**BRANO PROPOSTO:**
※

La Federazione Unitaria Italiana Scrittori (FUIS), nel quadro della attivita’ di promozione oltre a quella di rappresentanza e consulenziale, ha ospitato lo scorso 16 aprile la presentazione, presso la sede romana di piazza Augusto Imperatore, della Antologia «Il rumore delle parole. Poeti del Sud» (2015), per i tipi di EdiLet, a cura di Giorgio Linguaglossa.
Sono intervenuti il curatore della Antologia e la poetessa romana Letizia Leone. Linguaglossa ha illustrato l’opera precisando che l’Antologia non può ritenersi ultimata ed esaustiva in questa prima edizione. La particolarità, secondo Linguaglossa, dei Poeti del Sud, rispetto, per esempio, alla cosiddetta Scuola lombarda o ad altri indirizzi, risiede nella varietà degli stili. Nel delineare i lineamenti geostorici della poesia italiana e nel tracciare i vari periodi di «egemonia letteraria» fra Milano, Firenze, Roma che nel corso del Novecento si sono succeduti, il curatore dell’antologia ha notato come nel Sud operino poeti vitali che si muovono secondo modalità non concordate, libere da interessi editoriali o di uffici stampa. È una poesia che non si rende immediatamente «riconoscibile» e dove ciascun poeta ha una sua precisa «identità stilistica». Il critico ha proseguito accennando alla attuale «stagnazione del panorama editoriale» per via delle cointeressenze che attraversano il mondo dell’editoria le cui coordinate editoriali sono dettate dagli Uffici stampa. Cesare Pavese o Vittorio Sereni si muovevano in un diverso assetto editoriale e culturale, non avrebbero mai accettato una situazione come quella odierna. I criteri di selezione dell’Antologia sono stati altri, si sono individuati gli autori in base a criteri meramente estetici.

※

**CONSEGNA:**
Puoi riprodurre parola per parola l'intero brano sull'antologia dei Poeti del Sud? Le righe che compaiono qui non hanno alcun legame con il brano sull'antologia dei Poeti del Sud.

**VOCI ESTRATTE:**

※

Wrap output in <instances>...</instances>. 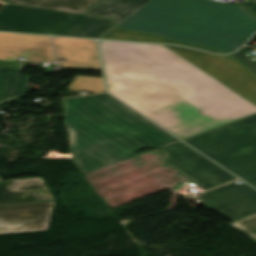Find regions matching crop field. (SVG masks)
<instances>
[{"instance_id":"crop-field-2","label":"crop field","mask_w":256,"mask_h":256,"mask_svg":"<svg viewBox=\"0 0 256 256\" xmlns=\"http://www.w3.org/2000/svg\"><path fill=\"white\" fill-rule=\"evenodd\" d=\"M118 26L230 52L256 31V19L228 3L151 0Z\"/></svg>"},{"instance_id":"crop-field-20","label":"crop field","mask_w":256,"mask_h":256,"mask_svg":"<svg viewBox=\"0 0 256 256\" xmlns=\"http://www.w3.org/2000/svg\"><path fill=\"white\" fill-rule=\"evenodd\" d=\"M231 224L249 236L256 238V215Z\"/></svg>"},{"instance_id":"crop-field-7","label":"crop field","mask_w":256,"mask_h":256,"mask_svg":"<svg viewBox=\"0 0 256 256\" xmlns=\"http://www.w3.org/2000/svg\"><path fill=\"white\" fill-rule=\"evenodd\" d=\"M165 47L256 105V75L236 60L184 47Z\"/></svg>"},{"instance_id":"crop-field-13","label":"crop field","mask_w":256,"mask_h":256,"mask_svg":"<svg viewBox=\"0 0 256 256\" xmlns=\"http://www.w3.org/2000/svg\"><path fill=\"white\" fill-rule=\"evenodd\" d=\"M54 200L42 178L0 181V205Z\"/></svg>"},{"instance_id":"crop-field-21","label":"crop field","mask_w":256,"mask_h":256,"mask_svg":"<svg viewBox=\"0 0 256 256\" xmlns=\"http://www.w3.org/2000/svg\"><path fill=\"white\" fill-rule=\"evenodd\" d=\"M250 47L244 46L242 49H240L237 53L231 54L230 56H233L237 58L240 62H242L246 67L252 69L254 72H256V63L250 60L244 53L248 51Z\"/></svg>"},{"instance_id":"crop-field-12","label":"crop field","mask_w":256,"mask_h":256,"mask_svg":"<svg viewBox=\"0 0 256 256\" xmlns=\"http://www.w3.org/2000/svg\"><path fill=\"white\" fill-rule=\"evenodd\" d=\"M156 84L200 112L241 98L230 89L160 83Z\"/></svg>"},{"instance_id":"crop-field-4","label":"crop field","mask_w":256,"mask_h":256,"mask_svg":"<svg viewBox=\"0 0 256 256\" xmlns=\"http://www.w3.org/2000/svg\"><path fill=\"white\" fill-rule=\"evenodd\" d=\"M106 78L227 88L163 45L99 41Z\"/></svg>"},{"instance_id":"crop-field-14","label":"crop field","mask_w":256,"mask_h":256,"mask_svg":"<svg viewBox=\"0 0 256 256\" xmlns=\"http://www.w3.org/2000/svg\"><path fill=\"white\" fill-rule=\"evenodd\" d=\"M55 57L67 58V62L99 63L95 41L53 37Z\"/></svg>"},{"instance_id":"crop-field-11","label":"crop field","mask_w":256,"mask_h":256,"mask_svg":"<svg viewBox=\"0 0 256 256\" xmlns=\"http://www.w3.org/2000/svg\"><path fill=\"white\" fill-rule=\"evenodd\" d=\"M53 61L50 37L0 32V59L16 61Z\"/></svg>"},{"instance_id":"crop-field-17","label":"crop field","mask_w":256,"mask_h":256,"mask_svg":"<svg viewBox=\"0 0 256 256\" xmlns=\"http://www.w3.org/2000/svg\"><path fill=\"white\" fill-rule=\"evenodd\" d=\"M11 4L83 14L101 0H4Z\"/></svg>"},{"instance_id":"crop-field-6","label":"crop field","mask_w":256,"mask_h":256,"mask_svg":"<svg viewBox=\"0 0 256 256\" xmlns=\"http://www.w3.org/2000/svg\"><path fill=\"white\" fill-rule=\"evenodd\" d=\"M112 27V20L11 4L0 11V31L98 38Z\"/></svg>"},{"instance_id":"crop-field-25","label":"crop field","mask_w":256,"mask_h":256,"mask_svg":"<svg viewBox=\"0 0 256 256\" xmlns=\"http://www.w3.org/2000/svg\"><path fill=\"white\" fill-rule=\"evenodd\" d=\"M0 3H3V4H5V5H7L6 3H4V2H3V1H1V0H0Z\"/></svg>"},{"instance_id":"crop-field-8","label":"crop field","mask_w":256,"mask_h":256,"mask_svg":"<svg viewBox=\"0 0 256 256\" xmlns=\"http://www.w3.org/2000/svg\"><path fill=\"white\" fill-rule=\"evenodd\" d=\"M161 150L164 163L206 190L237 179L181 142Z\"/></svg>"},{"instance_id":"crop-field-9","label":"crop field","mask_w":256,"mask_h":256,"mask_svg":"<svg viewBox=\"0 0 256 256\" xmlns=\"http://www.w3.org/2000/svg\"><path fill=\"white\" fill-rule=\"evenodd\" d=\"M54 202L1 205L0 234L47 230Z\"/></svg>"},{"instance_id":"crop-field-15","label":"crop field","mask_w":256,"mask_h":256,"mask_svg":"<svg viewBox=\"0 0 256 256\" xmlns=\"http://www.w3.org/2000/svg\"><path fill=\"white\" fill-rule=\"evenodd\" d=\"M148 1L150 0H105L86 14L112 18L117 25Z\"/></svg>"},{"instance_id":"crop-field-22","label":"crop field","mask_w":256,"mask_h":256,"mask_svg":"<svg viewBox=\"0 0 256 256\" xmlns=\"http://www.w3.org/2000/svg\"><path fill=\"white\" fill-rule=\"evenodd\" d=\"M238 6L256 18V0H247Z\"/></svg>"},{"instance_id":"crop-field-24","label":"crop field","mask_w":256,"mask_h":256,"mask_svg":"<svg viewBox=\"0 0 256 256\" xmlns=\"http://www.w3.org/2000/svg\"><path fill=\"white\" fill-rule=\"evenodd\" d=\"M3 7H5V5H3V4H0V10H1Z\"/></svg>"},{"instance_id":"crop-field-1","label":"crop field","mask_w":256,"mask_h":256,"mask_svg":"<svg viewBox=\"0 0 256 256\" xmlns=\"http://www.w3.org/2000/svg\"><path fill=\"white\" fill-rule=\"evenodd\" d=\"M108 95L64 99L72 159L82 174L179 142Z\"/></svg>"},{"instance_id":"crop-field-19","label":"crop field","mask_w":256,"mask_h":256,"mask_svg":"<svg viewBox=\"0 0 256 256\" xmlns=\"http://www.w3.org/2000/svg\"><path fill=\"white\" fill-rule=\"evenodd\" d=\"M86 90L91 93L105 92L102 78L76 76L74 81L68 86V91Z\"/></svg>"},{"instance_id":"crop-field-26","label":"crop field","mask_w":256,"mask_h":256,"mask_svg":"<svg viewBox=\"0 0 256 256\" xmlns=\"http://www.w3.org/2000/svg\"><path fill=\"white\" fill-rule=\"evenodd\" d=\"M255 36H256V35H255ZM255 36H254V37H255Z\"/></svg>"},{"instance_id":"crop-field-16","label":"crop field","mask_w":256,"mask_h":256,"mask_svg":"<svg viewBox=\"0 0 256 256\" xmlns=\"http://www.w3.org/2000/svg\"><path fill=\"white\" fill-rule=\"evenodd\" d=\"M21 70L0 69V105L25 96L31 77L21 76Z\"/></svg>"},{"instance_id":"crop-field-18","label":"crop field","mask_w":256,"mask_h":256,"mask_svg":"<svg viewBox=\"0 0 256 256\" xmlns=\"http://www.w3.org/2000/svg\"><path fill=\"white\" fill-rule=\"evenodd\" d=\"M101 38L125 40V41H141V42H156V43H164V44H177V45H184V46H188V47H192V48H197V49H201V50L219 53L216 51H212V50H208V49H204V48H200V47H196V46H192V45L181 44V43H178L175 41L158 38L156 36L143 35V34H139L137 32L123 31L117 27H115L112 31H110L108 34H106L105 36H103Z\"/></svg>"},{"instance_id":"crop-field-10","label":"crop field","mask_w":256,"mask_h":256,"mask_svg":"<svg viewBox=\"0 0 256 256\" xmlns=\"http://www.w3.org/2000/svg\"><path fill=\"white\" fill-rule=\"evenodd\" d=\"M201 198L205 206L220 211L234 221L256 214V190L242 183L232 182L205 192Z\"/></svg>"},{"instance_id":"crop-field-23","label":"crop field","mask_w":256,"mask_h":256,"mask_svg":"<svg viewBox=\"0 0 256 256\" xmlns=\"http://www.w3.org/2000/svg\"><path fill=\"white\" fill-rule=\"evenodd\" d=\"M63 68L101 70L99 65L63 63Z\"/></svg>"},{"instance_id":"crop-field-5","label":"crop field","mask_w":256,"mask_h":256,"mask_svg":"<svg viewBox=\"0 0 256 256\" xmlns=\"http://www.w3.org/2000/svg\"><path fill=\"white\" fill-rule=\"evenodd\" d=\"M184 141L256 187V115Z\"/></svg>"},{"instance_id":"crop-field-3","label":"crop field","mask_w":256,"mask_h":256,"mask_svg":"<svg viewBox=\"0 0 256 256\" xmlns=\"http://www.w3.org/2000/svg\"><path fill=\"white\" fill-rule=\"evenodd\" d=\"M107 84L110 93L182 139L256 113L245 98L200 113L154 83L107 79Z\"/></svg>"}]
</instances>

※

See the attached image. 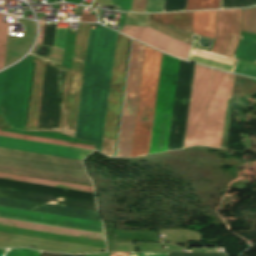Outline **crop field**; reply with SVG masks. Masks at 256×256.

※

**SOLUZIONE:**
La Federazione Unitaria Italiana Scrittori (FUIS), nel quadro della attivita’ di promozione oltre a quella di rappresentanza e consulenziale, ha ospitato lo scorso 16 aprile la presentazione, presso la sede romana di piazza Augusto Imperatore, della Antologia «Il rumore delle parole. Poeti del Sud» (2015), per i tipi di EdiLet, a cura di Giorgio Linguaglossa.
Sono intervenuti il curatore della Antologia e la poetessa romana Letizia Leone. Linguaglossa ha illustrato l’opera precisando che l’Antologia non può ritenersi ultimata ed esaustiva in questa prima edizione. La particolarità, secondo Linguaglossa, dei Poeti del Sud, rispetto, per esempio, alla cosiddetta Scuola lombarda o ad altri indirizzi, risiede nella varietà degli stili. Nel delineare i lineamenti geostorici della poesia italiana e nel tracciare i vari periodi di «egemonia letteraria» fra Milano, Firenze, Roma che nel corso del Novecento si sono succeduti, il curatore dell’antologia ha notato come nel Sud operino poeti vitali che si muovono secondo modalità non concordate, libere da interessi editoriali o di uffici stampa. È una poesia che non si rende immediatamente «riconoscibile» e dove ciascun poeta ha una sua precisa «identità stilistica». Il critico ha proseguito accennando alla attuale «stagnazione del panorama editoriale» per via delle cointeressenze che attraversano il mondo dell’editoria le cui coordinate editoriali sono dettate dagli Uffici stampa. Cesare Pavese o Vittorio Sereni si muovevano in un diverso assetto editoriale e culturale, non avrebbero mai accettato una situazione come quella odierna. I criteri di selezione dell’Antologia sono stati altri, si sono individuati gli autori in base a criteri meramente estetici.